UNPOPULAR Japanese Prime Minister Taro Aso's plan to revamp his top party line-up before a tough election faced stiff opposition today, although domestic media said he might manage to add fresh faces to his cabinet.

Aso, whose ruling Liberal Democratic Party (LDP) is in danger of losing a general election that must be held by October, was considering announcing plans to dissolve the lower house of parliament for an early August poll, Japanese newspapers said.

Surveys have shown the main opposition Democratic Party ahead in the run-up to the election, boosting chances of an end to more than five decades of almost unbroken rule by the conservative LDP and resolution of a political deadlock that has stymied polices as Japan struggles with recession.

Aso said on Tuesday he was considering changes to his cabinet and the party leadership, but heavyweights in the LDP's biggest faction are opposed to a party shake-up.

Yoshitaka Murata, the LDP's deputy head of parliamentary affairs, told reporters he was against the personnel change, and that aides to Aso were leading the prime minister astray.

"I wish they would stop giving him advice. I want them to be quiet," Murata said.

Analysts say Aso, whose ratings have sunk below 20 percent in some polls, hopes to boost his standing with voters by appointing telegenic lawmakers to key party posts and clear the way for an election in early August before moves to oust him gather steam.

PERPLEXING LOGIC

Some in the party find that logic perplexing, since Aso decided the lineup himself when he took office last September.

"The prime minister picked them himself and it is rude to then say they lack appeal," the Yomiuri newspaper quoted an upper house senior lawmaker as saying about the planned shake-up.

Chief Cabinet Secretary Takeo Kawamura, who has had to help Aso get out of hot water in the past, said he thought the premier's remark on Tuesday referred to the need to relieve ministers such as Finance Minister Kaoru Yosano of their multiple portfolios rather than revamping the top party personnel.

"The prime minister has thought for some time that ministers should not have multiple portfolios forever," Kawamura told a news conference. "I think that is what he had in mind."
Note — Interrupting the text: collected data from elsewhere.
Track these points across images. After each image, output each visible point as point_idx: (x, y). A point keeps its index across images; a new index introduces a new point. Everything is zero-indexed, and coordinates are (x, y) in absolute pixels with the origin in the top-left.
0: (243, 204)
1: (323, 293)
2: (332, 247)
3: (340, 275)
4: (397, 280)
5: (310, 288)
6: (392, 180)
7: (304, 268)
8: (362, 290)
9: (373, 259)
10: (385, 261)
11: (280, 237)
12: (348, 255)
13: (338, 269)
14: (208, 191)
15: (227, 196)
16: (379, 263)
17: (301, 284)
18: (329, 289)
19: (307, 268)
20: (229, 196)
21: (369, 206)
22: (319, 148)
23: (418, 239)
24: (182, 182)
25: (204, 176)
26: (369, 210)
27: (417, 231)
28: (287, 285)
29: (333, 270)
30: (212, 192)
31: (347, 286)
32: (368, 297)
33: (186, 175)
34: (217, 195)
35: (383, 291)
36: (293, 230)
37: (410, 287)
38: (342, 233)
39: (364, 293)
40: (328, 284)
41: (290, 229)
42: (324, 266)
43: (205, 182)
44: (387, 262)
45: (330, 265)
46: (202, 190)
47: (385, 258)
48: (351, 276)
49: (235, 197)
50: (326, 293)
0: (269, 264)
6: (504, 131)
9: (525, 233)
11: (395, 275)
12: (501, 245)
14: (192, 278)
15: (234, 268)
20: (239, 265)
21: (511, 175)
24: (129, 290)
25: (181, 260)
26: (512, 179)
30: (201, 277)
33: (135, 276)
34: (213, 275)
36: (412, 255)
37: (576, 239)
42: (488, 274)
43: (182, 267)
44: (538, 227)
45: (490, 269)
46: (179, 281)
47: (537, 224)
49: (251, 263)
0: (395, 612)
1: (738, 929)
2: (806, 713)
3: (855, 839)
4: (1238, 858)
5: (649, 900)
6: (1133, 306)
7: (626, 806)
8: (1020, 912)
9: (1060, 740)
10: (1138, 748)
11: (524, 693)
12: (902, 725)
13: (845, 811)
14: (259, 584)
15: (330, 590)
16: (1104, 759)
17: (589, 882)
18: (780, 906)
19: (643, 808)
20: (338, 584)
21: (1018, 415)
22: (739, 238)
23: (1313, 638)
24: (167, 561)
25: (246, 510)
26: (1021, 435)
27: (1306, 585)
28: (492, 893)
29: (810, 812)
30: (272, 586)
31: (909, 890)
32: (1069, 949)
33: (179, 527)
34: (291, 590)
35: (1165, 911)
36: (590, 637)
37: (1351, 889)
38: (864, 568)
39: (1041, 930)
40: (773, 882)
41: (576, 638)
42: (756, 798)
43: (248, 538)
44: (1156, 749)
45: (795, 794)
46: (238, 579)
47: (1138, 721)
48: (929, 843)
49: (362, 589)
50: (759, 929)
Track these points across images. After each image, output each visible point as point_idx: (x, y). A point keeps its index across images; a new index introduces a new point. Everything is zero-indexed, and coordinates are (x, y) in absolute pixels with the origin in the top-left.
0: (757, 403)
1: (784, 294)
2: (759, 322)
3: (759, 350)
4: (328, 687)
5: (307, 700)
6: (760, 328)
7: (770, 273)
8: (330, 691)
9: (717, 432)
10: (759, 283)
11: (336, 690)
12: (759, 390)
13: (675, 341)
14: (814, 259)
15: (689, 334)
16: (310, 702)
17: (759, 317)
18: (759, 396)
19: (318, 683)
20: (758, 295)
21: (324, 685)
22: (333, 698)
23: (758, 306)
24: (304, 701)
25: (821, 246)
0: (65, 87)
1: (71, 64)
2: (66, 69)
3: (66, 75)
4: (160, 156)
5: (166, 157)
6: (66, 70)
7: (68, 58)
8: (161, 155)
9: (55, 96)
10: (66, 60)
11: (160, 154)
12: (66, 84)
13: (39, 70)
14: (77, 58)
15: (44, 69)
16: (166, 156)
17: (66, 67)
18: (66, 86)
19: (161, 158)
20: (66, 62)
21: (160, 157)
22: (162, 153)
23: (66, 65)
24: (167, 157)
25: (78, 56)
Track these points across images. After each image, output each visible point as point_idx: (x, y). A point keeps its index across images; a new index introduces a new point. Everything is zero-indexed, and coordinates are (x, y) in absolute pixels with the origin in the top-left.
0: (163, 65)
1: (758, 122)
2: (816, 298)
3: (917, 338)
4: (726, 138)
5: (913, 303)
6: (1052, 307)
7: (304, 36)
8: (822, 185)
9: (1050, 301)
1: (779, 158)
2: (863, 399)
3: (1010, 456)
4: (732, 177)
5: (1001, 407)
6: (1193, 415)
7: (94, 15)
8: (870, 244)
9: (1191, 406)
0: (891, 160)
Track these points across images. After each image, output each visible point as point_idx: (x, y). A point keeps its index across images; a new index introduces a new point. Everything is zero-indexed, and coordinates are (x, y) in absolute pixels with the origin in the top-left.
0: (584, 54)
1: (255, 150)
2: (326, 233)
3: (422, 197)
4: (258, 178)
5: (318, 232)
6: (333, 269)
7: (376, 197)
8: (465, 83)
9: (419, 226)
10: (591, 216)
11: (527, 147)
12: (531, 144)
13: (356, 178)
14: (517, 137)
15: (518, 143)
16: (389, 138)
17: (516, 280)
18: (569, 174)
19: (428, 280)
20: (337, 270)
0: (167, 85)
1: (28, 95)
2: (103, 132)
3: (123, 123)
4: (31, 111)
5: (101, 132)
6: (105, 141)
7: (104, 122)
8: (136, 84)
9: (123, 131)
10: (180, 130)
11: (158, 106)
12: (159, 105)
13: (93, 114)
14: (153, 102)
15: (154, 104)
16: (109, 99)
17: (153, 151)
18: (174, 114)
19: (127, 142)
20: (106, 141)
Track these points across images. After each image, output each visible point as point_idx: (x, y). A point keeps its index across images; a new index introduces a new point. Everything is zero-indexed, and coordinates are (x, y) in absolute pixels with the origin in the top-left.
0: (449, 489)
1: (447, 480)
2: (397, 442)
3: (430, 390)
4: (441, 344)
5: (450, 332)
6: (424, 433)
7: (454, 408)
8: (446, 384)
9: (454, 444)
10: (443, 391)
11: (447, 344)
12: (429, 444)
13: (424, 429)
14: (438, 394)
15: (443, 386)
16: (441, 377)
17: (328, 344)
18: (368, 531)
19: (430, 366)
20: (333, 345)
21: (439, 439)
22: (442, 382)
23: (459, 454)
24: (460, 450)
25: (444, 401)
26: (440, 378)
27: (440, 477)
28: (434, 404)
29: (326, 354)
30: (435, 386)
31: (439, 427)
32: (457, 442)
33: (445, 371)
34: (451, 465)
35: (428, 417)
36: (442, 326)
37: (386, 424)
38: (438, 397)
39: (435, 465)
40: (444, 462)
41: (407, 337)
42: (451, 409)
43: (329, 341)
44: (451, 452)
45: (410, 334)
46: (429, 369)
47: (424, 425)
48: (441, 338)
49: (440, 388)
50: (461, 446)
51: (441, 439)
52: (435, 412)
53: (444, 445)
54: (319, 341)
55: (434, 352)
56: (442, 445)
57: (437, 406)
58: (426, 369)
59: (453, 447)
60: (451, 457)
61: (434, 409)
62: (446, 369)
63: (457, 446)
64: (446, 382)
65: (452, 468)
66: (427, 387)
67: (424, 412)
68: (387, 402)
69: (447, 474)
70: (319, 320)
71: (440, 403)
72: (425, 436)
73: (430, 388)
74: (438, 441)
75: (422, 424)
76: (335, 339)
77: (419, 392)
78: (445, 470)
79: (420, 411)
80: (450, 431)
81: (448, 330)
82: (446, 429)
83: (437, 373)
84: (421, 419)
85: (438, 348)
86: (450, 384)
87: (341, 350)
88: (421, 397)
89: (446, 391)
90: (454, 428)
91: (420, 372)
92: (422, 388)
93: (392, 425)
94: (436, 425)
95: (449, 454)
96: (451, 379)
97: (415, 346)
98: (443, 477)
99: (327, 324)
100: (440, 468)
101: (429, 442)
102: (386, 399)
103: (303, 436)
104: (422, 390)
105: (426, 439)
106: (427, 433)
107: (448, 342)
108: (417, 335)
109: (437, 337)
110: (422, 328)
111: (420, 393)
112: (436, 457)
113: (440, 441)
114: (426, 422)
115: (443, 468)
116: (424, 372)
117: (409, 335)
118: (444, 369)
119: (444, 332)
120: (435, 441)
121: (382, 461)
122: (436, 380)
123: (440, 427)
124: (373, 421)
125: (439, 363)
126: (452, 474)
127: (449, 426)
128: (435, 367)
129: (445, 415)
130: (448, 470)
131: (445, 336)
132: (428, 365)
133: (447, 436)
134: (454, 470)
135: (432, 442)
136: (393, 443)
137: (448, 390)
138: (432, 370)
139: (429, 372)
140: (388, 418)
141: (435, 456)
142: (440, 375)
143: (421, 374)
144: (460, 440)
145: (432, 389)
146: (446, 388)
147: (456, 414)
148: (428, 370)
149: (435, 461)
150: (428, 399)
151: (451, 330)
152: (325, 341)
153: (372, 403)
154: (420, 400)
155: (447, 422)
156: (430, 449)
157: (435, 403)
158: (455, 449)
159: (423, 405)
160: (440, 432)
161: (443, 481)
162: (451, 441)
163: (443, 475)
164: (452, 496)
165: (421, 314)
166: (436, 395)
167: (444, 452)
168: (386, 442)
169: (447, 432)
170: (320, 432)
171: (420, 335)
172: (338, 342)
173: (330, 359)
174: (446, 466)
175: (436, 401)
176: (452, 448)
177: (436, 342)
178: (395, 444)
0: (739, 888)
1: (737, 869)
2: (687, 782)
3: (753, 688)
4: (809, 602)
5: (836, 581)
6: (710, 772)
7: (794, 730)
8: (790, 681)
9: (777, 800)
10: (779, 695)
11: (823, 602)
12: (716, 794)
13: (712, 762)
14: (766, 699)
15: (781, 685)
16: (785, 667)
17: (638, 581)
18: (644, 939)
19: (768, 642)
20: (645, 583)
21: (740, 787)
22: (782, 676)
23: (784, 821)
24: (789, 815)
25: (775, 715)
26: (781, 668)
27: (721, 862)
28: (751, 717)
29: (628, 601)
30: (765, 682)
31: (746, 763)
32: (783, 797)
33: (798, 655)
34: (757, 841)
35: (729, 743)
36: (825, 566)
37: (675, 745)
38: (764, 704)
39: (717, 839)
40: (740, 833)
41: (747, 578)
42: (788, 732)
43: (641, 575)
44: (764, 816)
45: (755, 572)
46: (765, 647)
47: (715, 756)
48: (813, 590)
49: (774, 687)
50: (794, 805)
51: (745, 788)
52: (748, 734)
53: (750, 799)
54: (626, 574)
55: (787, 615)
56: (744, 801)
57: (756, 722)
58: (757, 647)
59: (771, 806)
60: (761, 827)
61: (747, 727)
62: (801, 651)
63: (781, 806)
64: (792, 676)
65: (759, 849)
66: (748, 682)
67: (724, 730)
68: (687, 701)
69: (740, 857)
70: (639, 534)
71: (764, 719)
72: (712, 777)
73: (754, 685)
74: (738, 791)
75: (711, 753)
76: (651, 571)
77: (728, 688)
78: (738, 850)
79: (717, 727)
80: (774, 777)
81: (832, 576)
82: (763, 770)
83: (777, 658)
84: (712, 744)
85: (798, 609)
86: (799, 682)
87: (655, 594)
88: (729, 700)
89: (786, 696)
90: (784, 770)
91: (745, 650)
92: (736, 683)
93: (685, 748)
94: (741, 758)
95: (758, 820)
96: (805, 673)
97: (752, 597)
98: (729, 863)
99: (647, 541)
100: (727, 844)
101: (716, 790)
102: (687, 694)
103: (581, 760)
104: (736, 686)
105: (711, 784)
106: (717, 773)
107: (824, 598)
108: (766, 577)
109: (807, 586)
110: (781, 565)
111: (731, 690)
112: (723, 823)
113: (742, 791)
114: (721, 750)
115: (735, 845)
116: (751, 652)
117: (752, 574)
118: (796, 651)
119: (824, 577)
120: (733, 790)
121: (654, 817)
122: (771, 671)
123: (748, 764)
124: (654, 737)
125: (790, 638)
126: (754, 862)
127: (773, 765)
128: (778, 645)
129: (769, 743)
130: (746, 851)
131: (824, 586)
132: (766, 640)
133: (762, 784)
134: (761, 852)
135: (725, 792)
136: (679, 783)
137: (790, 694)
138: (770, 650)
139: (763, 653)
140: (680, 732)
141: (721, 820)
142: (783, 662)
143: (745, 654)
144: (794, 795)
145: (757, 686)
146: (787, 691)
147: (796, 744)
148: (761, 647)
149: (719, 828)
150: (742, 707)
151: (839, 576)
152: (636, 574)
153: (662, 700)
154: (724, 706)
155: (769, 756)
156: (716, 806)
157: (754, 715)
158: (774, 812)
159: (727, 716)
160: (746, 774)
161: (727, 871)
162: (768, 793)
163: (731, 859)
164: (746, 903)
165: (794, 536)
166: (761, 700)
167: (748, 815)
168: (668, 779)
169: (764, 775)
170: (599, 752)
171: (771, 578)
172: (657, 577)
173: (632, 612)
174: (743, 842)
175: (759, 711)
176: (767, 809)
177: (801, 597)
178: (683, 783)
Aso might make public his plan to dissolve the lower house right before or during a July 8-10 Group of Eight summit in Italy to avoid having his hands tied by potentially poor results in a July 12 Tokyo Metropolitan Assembly election, media said.

But Aso's LDP critics are also opposed to rushing into a national vote that some forecast could see the party lose almost half of its 303 seats in the 480-member lower house.

LDP heavyweights were not, however, against some changes in the cabinet, domestic media said.

Yosano added the finance and financial services portfolios to his economics minister post when Aso ally Shoichi Nakagawa quit in February after being forced to deny he was drunk at a G7 news conference.

Internal Affairs minister Tsutomu Sato added that portfolio to his other posts after another close Aso ally quit in June, and speculation is simmering that the prime minister might tap Hideo Higashikokubaru, a popular comedian-turned-governor with national political ambitions, for the position.